Reading text: Begin

A first installment of $172 million has been made available for the project. Schapell said that preliminary work is under way under an existing small business contracts with Portage Environmental, a minority-owned business. There is also a contract with North Wind, a woman-owned, small, disadvantaged business. Both companies are located in Idaho Falls, Idaho.

Future opportunities will be available under a $100 million set-aside for 3-4 small businesses under a contract to be awarded in late July. A Request for Proposal will go out in July for a master contractor, with expectations that another couple of small businesses will be chosen for that, Shappell said.

The two main jobs are scheduled for completion in the second quarter of 2011.

According to the state stimulus tracking site, Los Alamos County with $176 million in recovery funds is second only to Eddy County with $241 million, both counties favored by their Department of Energy facilities and responsibilities for legacy nuclear waste. Next was the urban center of Bernalillo County that has about $110 million so far.

Anaya paid tribute to Los Alamos National Laboratory for its “tremendous contribution to the state,” including the lab’s assistance in helping write one of the state’s major grants for a green electrical grid.

“This is an opportunity to change the future of New Mexico, shaping and reshaping budgets for year to come,” he said.

Anaya spoke in tandem with Deputy Cabinet Minister Dona Cook, distinguishing between the direct allocations and awards and another pool of funds available nationwide available through competitive grants and incentive programs. The direct allocations are beginning to stream into school districts, backlogged highway construction, and health and workforce services. New listings and deadlines for the grants are coming along almost daily.

“There are a lot of ‘I’s to dot and a lot of ‘T’s to cross,” said Cook.

On the whole, she said, the system was not unreasonable for ensuring fairness and meeting strict legal requirements. “The last thing we would want to see is a federal audit that would take some of it back,” she said.

Reading text: End

> **Problem set**
a) In the article on New Mexico's stimulus funds, which county has the most recovery money on the state tracking site, and how much?
b) Copy the stimulus article word for word, from "Anaya paid tribute" up to and including "green electrical grid.".
c) Write the next part of the article on New Mexico's stimulus funds, picking up after its last sentence.

Supplied material: Begin

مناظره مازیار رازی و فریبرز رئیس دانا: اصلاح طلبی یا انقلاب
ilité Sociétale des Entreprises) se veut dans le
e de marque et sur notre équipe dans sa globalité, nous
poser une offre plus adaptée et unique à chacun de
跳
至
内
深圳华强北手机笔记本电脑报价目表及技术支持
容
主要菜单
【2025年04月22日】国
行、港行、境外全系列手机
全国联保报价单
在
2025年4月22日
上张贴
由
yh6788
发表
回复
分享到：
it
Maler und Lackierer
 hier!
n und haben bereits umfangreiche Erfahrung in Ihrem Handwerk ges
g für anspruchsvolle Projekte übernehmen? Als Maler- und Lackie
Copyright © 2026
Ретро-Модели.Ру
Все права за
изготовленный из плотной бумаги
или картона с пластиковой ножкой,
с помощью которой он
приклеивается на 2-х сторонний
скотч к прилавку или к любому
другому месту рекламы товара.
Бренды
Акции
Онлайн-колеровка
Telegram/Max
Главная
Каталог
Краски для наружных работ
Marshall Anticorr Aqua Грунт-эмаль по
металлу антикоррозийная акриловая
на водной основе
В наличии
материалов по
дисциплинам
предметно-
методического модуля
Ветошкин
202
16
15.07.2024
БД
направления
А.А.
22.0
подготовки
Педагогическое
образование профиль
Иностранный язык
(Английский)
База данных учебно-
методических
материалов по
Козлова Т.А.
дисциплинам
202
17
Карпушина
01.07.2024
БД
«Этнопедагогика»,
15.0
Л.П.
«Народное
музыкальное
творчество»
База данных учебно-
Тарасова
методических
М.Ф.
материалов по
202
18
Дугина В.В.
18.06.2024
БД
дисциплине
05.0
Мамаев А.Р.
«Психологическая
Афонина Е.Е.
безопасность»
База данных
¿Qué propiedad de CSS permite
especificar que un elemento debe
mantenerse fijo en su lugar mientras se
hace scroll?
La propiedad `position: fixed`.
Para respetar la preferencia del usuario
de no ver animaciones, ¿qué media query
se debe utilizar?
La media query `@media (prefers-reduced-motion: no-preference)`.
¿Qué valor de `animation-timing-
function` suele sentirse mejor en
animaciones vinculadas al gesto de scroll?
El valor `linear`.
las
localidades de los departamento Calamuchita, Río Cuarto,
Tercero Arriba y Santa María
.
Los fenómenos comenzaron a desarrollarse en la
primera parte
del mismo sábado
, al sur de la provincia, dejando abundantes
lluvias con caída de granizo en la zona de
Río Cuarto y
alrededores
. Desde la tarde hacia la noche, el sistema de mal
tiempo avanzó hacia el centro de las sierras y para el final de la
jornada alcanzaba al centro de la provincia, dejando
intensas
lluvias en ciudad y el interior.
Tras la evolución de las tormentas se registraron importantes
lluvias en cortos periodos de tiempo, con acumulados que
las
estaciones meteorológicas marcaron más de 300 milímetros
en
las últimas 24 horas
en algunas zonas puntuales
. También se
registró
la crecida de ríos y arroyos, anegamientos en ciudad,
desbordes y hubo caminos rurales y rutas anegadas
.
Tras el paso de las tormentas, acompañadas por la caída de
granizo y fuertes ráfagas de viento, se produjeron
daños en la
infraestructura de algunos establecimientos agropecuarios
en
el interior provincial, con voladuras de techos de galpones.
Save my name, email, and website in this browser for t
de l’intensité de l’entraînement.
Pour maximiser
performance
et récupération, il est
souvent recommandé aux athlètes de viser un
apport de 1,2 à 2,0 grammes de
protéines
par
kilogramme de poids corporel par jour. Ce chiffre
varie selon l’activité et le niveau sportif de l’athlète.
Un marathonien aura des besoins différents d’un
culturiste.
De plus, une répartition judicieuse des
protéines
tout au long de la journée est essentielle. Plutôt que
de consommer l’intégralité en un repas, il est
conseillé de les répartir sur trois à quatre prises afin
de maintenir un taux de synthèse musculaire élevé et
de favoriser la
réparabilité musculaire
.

Supplied material: End

> **Outputs in order**
a) Eddy County, with $241 million.

b)
Anaya paid tribute to Los Alamos National Laboratory for its “tremendous contribution to the state,” including the lab’s assistance in helping write one of the state’s major grants for a green electrical grid.

c)
Tom Bowles, former chief scientist at LANL, now on loan as Governor Richardson’s science advisor, discussed efforts to capture as much of that competitive money as possible.

New Mexico is making a strong bid for pre-eminence in the area of new grid technology coupled with efficient and renewable energy, he said. The effort involves a statewide collaboration with the two nuclear laboratories, utilities companies, universities, businesses and environmental groups.

“We’re the only state partnering with a foreign country,” he said, referring to the involvement of Japanese investors in the package.

Carolyn Zerkle, who heads the stimulus project at the lab, drilled into the process by which the lab is evaluating and coordinating appropriate responses to grant opportunities, particularly in the $45 billion energy-related piece of the pie.

“This is an opportunity of a lifetime,” she said. “And it’s only going to come here once.”

Other contingents of community leaders toured the Metropolis Supercomputing Center where the world’s fastest supercomputer, the Roadrunner is located, or visited a diverse group of researchers working on “Building a New Energy Economy.” Fore more information, visit www.recovery.state.nm.us, www.lanl.gov/stimulus_communication_         center/ or www.recovery.gov/.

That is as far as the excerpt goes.